→ Passage
━━━━━━━━━━━━━━━━━━━━

Burning Questions

Wondering what happened to your favorite author? Gosh, so are we. Ask away: Send your cards and letters to Burning Questions, 2143 Belcourt Avenue, Nashville, TN 37212. Or better yet, send us e-mail. When you write, please include your full name and the city and state where you live.

Sadly, personal replies are not possible. And if your question is too hard, we'll simply put it in our big file labeled "We dunno."

TRASH TALK

Dear Burning Questions,
I would really like to know if we will see a new book from Dorothy Allison any time soon. I loved Bastard Out of Carolina and I would like to see something new from her.

Jennifer Durand
Fairfax, Virginia

Allison's acclaimed story collection, Trash, is being reissued this month by Plume, with a new introduction and a never-before-published story. We asked Allison's editor, Carole DeSanti, how the new Plume edition came about. "Trash was the first Dorothy Allison work I encountered, back in the early 1980s when I was a young editor, and like many readers I was awed by Allison's honesty and the resonance and strength of her voice," explained DeSanti, Plume's vice president and editor at large. "When the collection became available, I jumped at the chance to put it back into print on the Plume list, which we timed to coincide with the happy event of Bastard's 10-year anniversary. We look forward to publishing Dorothy Allison's next novel as well, when it's ready—but I'm superstitious enough not to want to put a date on that."



GROWING UP

Dear Burning Questions,
I was wondering what my favorite teen author, Christopher Pike, is up to. Is he still writing? And also, I've been searching for the title of a book I read as a teen, but can't remember much about it other than the main character was named Stormy and was a ghost in need of fixing a problem before he could leave earth. Any ideas?

Mary Stanton
Tupelo, Mississippi

It appears your favorite writer of young adult fiction has grown up right along with you. With at least 40 young adult suspense/fantasy/horror titles to his credit—and another 25 titles in his Spooksville Series for preteens— Pike turned to adult horror in the 1990s with the publication of The Season of Passage and The Cold One.

━━━━━━━━━━━━━━━━━━━━

→ Information supplied
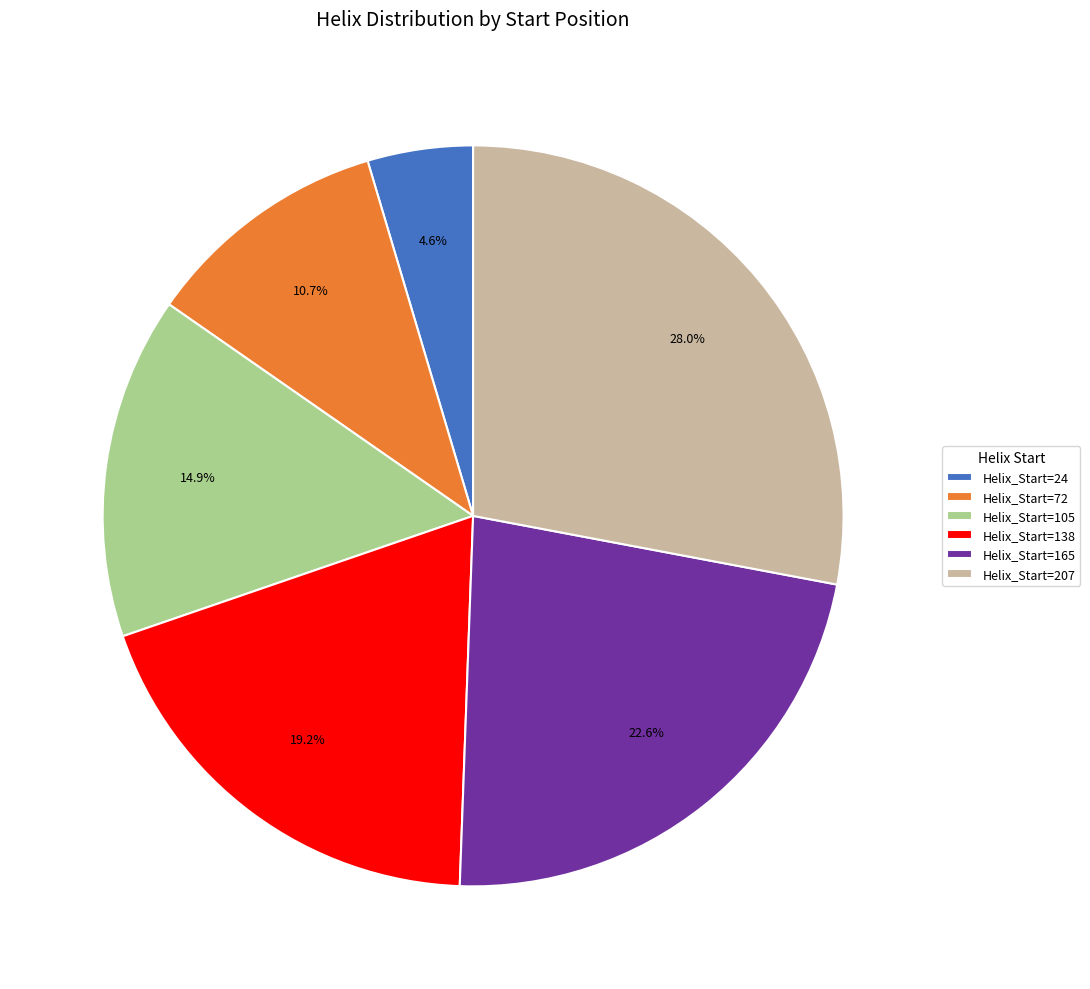

How many slices are in this pie chart?

6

━━━━━━━━━━━━━━━━━━━━

→ Problems and tasks
**1)** According to the Burning Questions column, which publisher is reissuing Dorothy Allison's story collection Trash?
**2)** Edit the Burning Questions column from "Wondering what happened" up to and including "where you live.", changing "e-mail" to "email".

→ Solution list
**1)** Plume

**2)**
Wondering what happened to your favorite author? Gosh, so are we. Ask away: Send your cards and letters to Burning Questions, 2143 Belcourt Avenue, Nashville, TN 37212. Or better yet, send us email. When you write, please include your full name and the city and state where you live.